::: Information shown
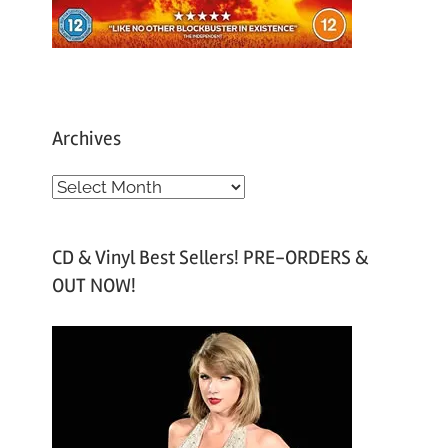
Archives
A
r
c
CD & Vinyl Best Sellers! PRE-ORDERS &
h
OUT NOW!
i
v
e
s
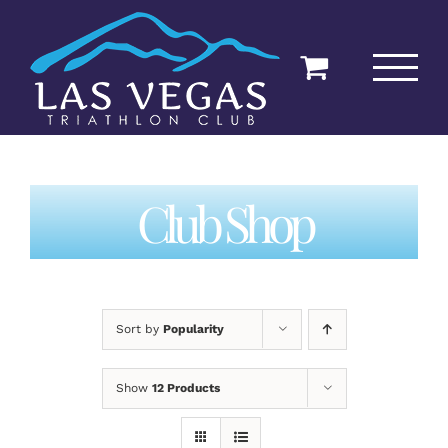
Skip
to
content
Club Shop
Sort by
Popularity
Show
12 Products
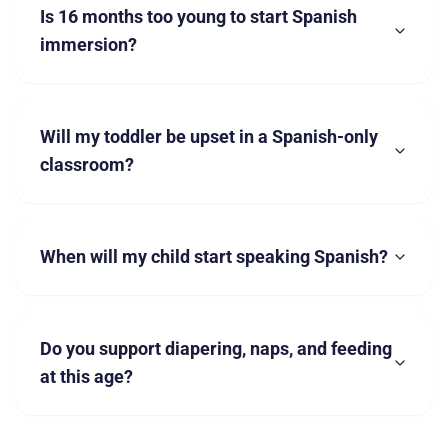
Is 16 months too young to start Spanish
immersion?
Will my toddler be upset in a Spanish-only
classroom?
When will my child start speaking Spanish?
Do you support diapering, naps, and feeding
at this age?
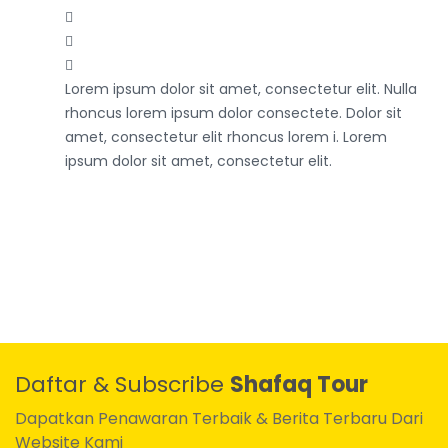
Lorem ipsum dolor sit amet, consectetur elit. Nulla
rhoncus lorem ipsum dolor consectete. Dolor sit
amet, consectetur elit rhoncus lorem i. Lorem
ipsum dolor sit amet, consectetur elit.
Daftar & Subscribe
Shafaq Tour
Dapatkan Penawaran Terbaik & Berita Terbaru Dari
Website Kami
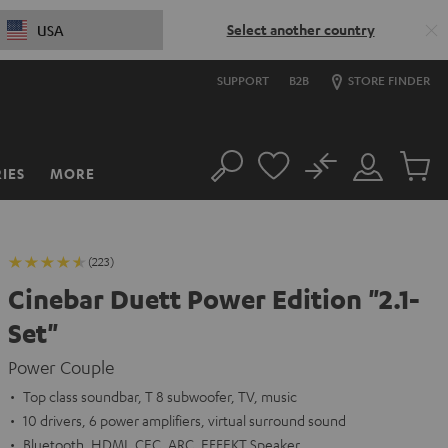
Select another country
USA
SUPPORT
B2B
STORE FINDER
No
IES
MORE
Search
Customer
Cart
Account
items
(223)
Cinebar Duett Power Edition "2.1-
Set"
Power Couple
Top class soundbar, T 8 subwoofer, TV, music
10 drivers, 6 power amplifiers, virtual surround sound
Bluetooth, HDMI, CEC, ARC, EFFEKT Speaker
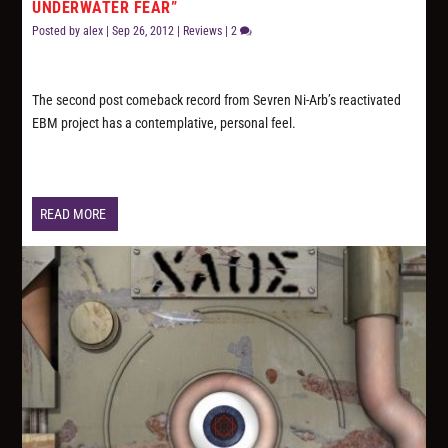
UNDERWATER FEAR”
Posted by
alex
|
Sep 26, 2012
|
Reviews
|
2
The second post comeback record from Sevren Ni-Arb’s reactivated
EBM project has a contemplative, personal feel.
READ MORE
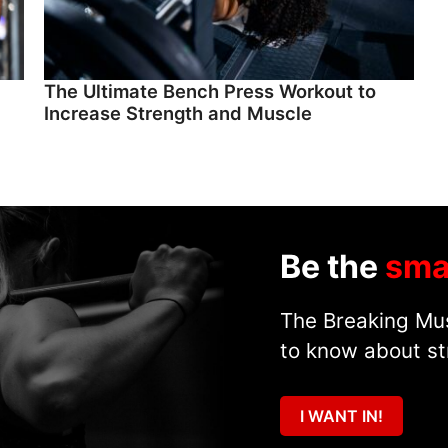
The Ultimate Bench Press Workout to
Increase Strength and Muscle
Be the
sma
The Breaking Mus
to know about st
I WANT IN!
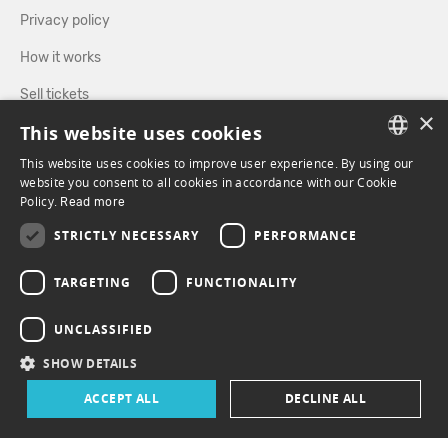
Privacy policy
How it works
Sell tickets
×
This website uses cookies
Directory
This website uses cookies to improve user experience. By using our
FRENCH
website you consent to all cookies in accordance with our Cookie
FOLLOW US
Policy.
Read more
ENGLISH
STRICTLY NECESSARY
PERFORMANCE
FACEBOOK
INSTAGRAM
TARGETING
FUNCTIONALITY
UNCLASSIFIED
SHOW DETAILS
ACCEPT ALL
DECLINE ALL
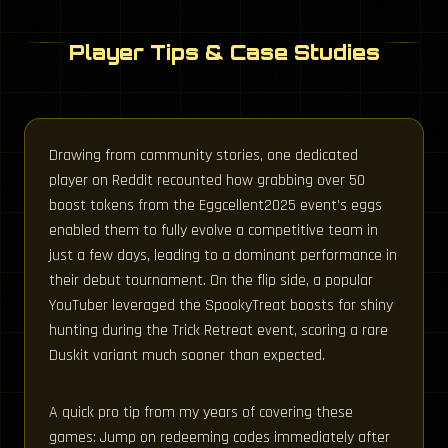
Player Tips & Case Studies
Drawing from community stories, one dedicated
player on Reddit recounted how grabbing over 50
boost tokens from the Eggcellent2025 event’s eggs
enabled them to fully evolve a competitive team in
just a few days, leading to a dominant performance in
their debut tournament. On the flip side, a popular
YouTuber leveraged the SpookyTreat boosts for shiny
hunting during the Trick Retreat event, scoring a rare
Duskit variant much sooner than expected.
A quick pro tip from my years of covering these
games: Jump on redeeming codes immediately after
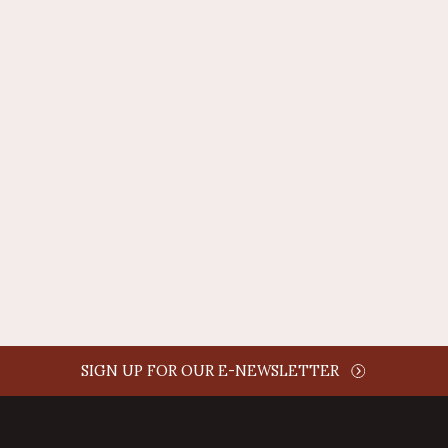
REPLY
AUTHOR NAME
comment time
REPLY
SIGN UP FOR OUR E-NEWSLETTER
::::::
### How to complete this task
Return the opening line of the data above and every line after it up to and including the line that holds "at this age?"; pictures stay out.

### Result of the task
Archives
A
r
c
CD & Vinyl Best Sellers! PRE-ORDERS &
h
OUT NOW!
i
v
e
s
Skip
to
content
Club Shop
Sort by
Popularity
Show
12 Products
Is 16 months too young to start Spanish
immersion?
Will my toddler be upset in a Spanish-only
classroom?
When will my child start speaking Spanish?
Do you support diapering, naps, and feeding
at this age?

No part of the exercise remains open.